Lab 4: Conformal Prediction and Uncertainty Calibration

Lab 4: Conformal Prediction and Uncertainty Calibration#

Related chapters: Ch. 15 (Conformal Prediction and Uncertainty Calibration)

This lab shows how to wrap risk-classifier outputs with a conformal prediction layer, turning Chapter 15 concepts — nonconformity scores, prediction sets, coverage — into executable code.

Design#

  • quantile() — calibration threshold \(\hat{q}\) from nonconformity scores

  • build_prediction_set() — build a prediction set given \(\hat{q}\)

  • empirical_coverage() — empirical coverage on a test stream

  • main — calibration set, test set, sets, and coverage printout

Key concepts#

  1. Uncertainty calibration

  2. Conformal prediction

  3. Nonconformity scores: \(s = 1 - p(y \mid x)\)

  4. Prediction sets

  5. Coverage guarantees vs. empirical coverage

  6. Risk-level classification outputs

How to run#

python lab4_conformal_prediction.py

Source code#

import math
from typing import List, Sequence, Tuple


def quantile(scores: Sequence[float], alpha: float) -> float:
    ordered = sorted(scores)
    n = len(ordered)
    index = math.ceil((n + 1) * (1 - alpha)) - 1
    index = max(0, min(index, n - 1))
    return ordered[index]


def build_prediction_set(probabilities: Sequence[float], threshold: float) -> List[int]:
    return [cls for cls, p in enumerate(probabilities) if (1 - p) <= threshold]


def empirical_coverage(prediction_sets: Sequence[List[int]], labels: Sequence[int]) -> float:
    covered = sum(int(label in prediction_set) for prediction_set, label in zip(prediction_sets, labels))
    return covered / len(labels)


if __name__ == "__main__":
    alpha = 0.1

    calibration_data: List[Tuple[int, float]] = [
        (0, 0.92),
        (1, 0.76),
        (2, 0.63),
        (1, 0.84),
        (0, 0.80),
        (2, 0.58),
        (1, 0.70),
        (0, 0.87),
        (2, 0.66),
        (1, 0.62),
    ]
    calibration_scores = [1 - prob for _, prob in calibration_data]
    qhat = quantile(calibration_scores, alpha)
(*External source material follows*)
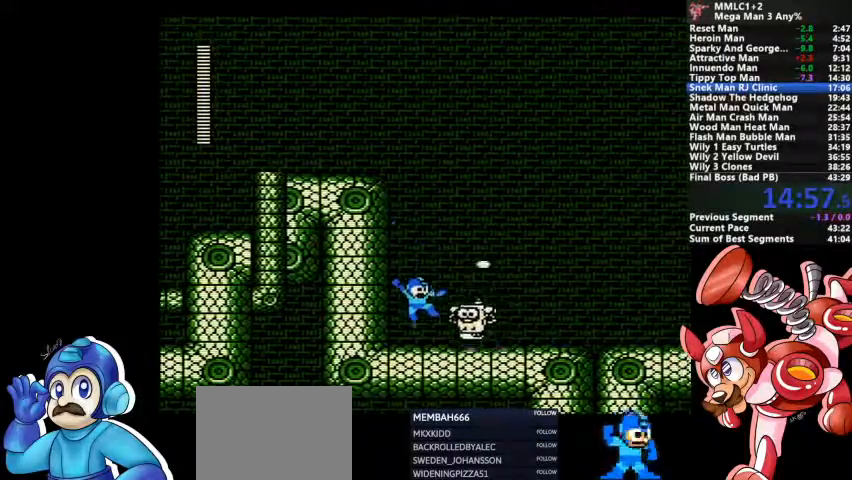
{"dt_ms": 500, "buttons": ["CROSS"], "events": [[33, "DPAD_DOWN", "down"], [33, "SQUARE", "up"], [133, "CROSS", "down"], [367, "CROSS", "up"], [400, "DPAD_DOWN", "up"], [433, "CROSS", "down"]]}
    test_probabilities = [
        [0.79, 0.18, 0.03],
        [0.20, 0.51, 0.29],
        [0.16, 0.24, 0.60],
        [0.35, 0.38, 0.27],
        [0.09, 0.41, 0.50],
    ]
    test_labels = [0, 1, 2, 1, 2]

    prediction_sets = [build_prediction_set(probs, qhat) for probs in test_probabilities]
    coverage = empirical_coverage(prediction_sets, test_labels)
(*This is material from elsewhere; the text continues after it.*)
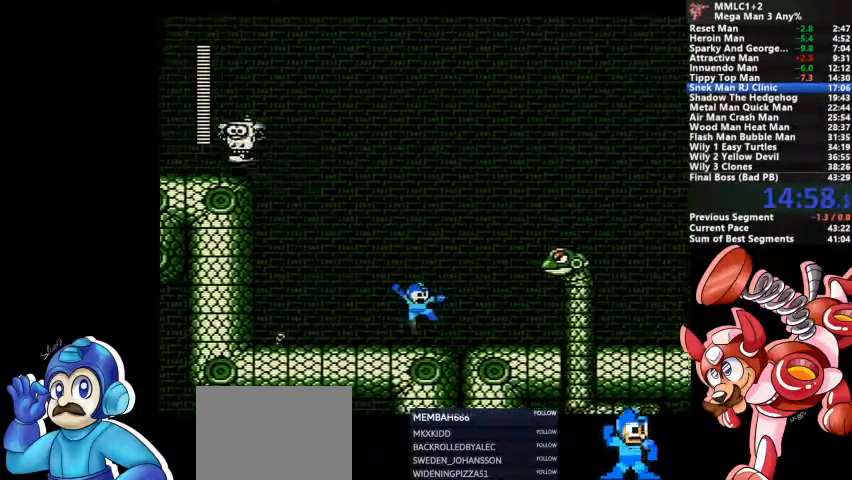
{"dt_ms": 500, "buttons": [], "events": [[67, "SQUARE", "down"], [167, "CROSS", "up"], [200, "SQUARE", "up"]]}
    print("=== Conformal prediction demo ===")
    print(f"alpha = {alpha}")
    print(f"qhat  = {qhat:.3f}")
    print()
    for i, (probs, pred_set, label) in enumerate(zip(test_probabilities, prediction_sets, test_labels), start=1):
        print(
            f"sample_{i}: probs={probs}, prediction_set={pred_set}, "
            f"label={label}, covered={label in pred_set}"
        )
    print()
    print(f"Empirical coverage = {coverage:.3f}")